Unto me came a woman called Hubúb ✿ Chiding the world from year to year anew:
And brought a damsel showing face that shamed ✿ Full moon that sails through Night-tide’s blackest hue,
She showed her beauties and she ’plained her plain ✿ Which tears in torrents from her eyelids drew:
I to her words gave ear and gazed on her ✿ Whenas with smiling lips she made me rue.
Then with my heart she fared where’er she fared ✿ And left me pledged to sorrows soul subdue.
Such is my tale! So pity ye my case ✿ And this my page with Kazi’s gear indue.
Then he sobbed one sob and his soul fled his flesh; whereupon they gat ready his funeral and buried him commending him to the mercy of Allah; after which they repaired to the third Kazi and the fourth, and there befel them the like of what befel their brethren.[[366]] Furthermore, they found the Assessors also sick for love of her, and indeed all who saw her died of her love or, an they died not, lived on tortured with the lowe of passion——And Shahrazad perceived the dawn of day and ceased saying her permitted say.

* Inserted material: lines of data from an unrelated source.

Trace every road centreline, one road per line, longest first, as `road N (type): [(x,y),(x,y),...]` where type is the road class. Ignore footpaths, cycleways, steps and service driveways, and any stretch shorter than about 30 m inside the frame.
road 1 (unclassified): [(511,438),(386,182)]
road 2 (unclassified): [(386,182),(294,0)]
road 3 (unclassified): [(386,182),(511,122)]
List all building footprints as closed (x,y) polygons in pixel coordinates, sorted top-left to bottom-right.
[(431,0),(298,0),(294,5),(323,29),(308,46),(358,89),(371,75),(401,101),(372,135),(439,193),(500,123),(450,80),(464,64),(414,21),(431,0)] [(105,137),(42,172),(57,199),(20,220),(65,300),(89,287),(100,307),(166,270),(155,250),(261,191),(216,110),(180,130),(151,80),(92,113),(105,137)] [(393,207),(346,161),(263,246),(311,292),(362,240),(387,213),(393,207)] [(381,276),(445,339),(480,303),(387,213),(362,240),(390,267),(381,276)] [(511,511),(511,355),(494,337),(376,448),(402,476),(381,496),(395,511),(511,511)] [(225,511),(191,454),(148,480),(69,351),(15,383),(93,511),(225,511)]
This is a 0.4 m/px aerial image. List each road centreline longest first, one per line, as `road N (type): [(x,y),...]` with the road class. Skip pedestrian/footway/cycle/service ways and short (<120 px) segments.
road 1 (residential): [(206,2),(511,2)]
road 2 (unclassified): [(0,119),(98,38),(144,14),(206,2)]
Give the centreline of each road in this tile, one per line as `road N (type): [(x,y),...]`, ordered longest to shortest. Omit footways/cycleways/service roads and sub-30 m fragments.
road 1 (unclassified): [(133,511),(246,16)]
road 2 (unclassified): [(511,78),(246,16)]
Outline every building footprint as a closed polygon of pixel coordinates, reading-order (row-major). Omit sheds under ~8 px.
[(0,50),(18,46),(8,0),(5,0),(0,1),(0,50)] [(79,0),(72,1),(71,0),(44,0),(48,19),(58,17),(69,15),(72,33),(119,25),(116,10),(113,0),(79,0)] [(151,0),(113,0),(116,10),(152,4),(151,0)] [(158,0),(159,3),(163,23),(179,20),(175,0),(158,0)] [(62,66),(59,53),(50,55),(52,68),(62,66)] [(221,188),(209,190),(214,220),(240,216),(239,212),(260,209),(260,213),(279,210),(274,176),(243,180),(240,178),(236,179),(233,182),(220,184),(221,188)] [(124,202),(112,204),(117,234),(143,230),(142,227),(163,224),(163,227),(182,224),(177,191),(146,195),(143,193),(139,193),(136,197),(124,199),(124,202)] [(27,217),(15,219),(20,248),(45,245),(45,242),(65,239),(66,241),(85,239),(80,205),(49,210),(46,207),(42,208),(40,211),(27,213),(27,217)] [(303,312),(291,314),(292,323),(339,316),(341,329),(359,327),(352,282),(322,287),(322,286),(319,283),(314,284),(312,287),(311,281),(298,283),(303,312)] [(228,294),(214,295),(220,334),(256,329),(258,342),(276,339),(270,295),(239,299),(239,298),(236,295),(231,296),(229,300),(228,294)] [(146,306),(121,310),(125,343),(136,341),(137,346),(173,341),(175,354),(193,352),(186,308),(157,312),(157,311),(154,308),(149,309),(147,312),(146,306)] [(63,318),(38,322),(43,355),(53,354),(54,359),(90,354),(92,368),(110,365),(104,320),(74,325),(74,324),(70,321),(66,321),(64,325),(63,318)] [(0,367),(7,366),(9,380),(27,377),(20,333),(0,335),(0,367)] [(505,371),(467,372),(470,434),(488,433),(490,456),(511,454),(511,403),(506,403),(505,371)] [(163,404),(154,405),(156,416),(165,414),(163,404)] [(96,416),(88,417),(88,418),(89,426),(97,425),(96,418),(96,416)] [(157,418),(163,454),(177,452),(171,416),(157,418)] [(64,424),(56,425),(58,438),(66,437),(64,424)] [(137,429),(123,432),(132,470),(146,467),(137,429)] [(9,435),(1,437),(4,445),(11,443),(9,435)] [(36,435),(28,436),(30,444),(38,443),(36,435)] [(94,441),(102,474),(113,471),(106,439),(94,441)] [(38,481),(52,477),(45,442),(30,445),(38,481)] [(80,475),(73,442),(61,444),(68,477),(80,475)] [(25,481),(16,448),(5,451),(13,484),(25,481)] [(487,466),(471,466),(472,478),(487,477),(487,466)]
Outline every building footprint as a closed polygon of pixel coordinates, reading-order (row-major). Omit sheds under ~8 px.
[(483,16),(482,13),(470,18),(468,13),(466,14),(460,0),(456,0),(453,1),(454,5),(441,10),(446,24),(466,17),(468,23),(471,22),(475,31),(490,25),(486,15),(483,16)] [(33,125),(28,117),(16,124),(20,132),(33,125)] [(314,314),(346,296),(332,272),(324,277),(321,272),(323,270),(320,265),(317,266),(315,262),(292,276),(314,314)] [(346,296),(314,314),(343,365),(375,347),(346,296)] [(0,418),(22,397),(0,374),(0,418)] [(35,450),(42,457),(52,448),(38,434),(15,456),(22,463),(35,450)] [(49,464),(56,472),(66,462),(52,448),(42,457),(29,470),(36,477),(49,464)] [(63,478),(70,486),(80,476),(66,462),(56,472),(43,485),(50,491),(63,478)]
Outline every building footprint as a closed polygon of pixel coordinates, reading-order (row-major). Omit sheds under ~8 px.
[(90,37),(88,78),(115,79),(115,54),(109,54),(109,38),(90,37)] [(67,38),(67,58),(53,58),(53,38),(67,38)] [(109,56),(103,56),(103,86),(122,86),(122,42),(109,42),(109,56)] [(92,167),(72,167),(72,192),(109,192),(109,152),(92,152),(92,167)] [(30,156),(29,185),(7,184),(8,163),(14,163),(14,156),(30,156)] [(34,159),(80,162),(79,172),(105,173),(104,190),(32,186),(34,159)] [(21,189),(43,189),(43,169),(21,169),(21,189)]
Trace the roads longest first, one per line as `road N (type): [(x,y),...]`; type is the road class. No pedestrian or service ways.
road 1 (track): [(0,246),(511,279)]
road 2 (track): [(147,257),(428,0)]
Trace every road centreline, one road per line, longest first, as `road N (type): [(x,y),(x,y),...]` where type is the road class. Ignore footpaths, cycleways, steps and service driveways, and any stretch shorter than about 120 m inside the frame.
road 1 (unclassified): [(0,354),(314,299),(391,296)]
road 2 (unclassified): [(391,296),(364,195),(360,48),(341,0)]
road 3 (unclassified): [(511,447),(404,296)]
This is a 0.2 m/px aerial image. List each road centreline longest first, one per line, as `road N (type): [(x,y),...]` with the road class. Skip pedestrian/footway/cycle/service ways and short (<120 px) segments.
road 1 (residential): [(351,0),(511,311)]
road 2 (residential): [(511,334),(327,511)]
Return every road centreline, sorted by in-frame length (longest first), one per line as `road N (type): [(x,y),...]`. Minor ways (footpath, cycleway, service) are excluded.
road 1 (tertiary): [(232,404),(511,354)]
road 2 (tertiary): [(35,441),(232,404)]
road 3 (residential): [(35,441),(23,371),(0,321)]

Now when it was the Eight Hundred and Sixty-first Night,
She pursued, It hath reached me, O auspicious King, that the city folk found all the Kazis and the Assessors sick for love of her, and all who saw her died love-sick or, an they died not, lived on tortured with the lowe of passion for stress of pining to no purpose—Allah have mercy on them one and all! Meanwhile Zayn al-Mawasif and her women drave on with all diligence till they were far distant from the city and it so fortuned that they came to a convent by the way, wherein dwelt a Prior called Danis and forty monks.[[367]] When the Prior saw her beauty, he went out to her and invited her to alight, saying, “Rest with us ten days and after wend your ways.” So she and her damsels alighted and entered the convent; and when Danis saw her beauty and loveliness, she debauched his belief and he was seduced by her: wherefore he fell to sending the monks, one after other with love-messages; but each who saw her fell in love with her and sought her favours for himself, whilst she excused and denied herself to them. But Danis ceased not his importunities till he had dispatched all the forty, each one of whom fell love-sick at first sight and plied her with blandishments never even naming Danis; whilst she refused and rebuffed them with harsh replies. At last when Danis’s patience was at an end and his passion was sore on him, he said in himself, “Verily, the sooth-sayer saith:—Naught scratcheth my skin but my own nail and naught like my own feet for mine errand may avail.” So up he rose and made ready rich meats, and it was the ninth day of her sojourn in the convent where she had purposed only to rest. Then he carried them in to her and set them before her, saying, “Bismillah, favour us by tasting the best of the food at our command.” So she put forth her hand, saying, “For the name of Allah the Compassionating, the Compassionate!” and ate, she and her handmaidens. When she had made an end of eating, he said to her, “O my lady, I wish to recite to thee some verses.” Quoth she, “Say on,” and he recited these couplets:—
Thou hast won my heart by cheek and eye of thee, ✿ I’ll praise for love in prose and poesy.